| Certain
Nonresident New York City Employees Must Pay Tax on All
Income
By
Mark H. Levin
NOVEMBER
2005 - New York City Charter section 1127 requires certain
applicants for New York City employment to enter into a contract
in which prospective employees agree to make payments in lieu
of personal income taxes, the so-called “condition of
employment payments,” should he reside outside of New
York City. Section
1127, “Condition Precedent to Employment,” enacted
in 1973 (originally codified at section 822), provides the
following:
(a)
Notwithstanding the provisions of any local law, rule,
or regulation to the contrary, every person seeking employment
with the city of New York or any of its agencies regardless
of civil service classification or status shall sign an
agreement as a condition precedent to such employment
to the effect that if such person is or becomes a nonresident
individual ... such person will pay to the city an amount
by which a city personal income tax on residents computed
and determined as if such person were a resident individual
... during such employment, exceeds the amount of any
city earnings tax and city personal income tax imposed
on such person for the same taxable period.
(b)
Whenever any provision of this charter, the administrative
code of the city of New York, or any rule or regulation
promulgated pursuant to such charter or administrative
code employs the term ‘salary,’ ‘compensation,’
or any other word or words having a similar meaning, such
terms shall be deemed and construed to mean the scheduled
salary or compensation of any employee of the city of
New York, undiminished by any amount payable pursuant
to subdivision (a) of this section.
A recent
court of appeals decision, Robert Fleming, et al., Appellants,
v. Rudolph W. Giuliani, &c., et al., Respondents, New
York Court of Appeals (No. 175, 12/21/2004), concerned
whether this payment, in lieu of personal income taxes paid
by certain nonresident New York City employees, is to be
computed only on the amount earned from the employee’s
New York City employment or on the employee’s total
taxable income, from all sources, computed as if the employee
were a resident of New York City. In Fleming, 13
physicians residing outside of New York City were employed
part-time as district surgeons by the New York City Police
Department and claimed that payments under section 1127
should apply only to the salaries that they earn from their
city employment and not to any other income. The New York
Court of Appeals held that the appellants’ reliance
on the terminology in section 1127(b) was misplaced:
Section
1127(a), the dispositive provision, ... incorporates express
references to the ‘city personal income tax’
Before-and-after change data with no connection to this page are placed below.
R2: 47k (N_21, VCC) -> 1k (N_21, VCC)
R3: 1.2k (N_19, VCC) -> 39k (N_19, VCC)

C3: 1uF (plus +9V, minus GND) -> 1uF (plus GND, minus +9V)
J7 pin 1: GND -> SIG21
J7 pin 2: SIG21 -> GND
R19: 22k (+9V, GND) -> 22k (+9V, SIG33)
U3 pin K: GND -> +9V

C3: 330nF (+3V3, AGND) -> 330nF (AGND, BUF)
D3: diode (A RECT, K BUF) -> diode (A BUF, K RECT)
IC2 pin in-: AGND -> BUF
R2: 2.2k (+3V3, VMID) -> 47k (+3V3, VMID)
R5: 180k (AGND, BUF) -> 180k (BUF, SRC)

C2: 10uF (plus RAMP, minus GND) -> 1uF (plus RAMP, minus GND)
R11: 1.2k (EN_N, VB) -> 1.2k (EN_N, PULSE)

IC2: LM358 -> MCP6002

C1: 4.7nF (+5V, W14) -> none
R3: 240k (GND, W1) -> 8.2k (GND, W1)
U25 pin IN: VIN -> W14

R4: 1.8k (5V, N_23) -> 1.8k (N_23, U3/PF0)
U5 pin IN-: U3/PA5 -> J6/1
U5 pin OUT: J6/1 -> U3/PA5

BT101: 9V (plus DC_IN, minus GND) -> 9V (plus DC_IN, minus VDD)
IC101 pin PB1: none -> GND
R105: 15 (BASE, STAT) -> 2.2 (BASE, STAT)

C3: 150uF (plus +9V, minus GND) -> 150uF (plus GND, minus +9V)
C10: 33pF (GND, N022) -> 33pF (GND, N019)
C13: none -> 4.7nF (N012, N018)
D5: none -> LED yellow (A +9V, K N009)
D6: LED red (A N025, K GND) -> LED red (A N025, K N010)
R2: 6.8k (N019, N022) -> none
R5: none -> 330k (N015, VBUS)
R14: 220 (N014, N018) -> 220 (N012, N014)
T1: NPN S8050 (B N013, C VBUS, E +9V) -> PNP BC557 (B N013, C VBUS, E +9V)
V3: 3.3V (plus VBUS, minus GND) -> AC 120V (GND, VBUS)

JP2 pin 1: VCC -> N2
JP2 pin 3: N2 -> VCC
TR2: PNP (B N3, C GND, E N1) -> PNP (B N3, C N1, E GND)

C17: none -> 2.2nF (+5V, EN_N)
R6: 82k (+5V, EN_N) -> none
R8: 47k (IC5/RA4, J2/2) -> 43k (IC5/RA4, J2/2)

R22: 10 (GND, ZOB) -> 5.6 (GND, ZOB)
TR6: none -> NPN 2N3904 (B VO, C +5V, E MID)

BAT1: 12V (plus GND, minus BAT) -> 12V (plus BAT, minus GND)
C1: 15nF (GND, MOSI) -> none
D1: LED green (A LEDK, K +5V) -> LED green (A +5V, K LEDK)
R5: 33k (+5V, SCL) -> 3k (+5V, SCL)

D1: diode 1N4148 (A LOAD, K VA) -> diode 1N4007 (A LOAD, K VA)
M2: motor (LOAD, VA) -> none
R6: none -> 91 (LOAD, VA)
and ‘city earnings tax.’ By the corresponding
definitions, the provision is not limited to the salary
or wages earned from city employment. Although section
1127(b) defines the terms ‘salary’ and ‘compensation’
... those terms do not appear in section 1127(a). Rather,
section 1127(b) merely explains that section 1127(a) payments
do not diminish a city employee’s salary for purposes
of, for example, pension benefits.
The
court held that “[T]he city personal income tax is
imposed on the ‘city taxable income’ of all
city residents” (Administrative Code section 11-1701).
The term “city taxable income” refers to a resident’s
“city adjusted gross income less his city deduction(s)
and city exemptions” [Administrative Code section
11-1711(a)]. The section 1127 payment must be computed as
if the nonresident employee were a New York City resident
and must include, in city taxable income, all income that
would have been included if the nonresident employee had
been a resident.
While
taxing all income of certain nonresident employees of New
York City might be harsh, a strict reading of section 1127
of the City Charter and the appropriate sections of the
Administrative Code clearly support the court’s decision.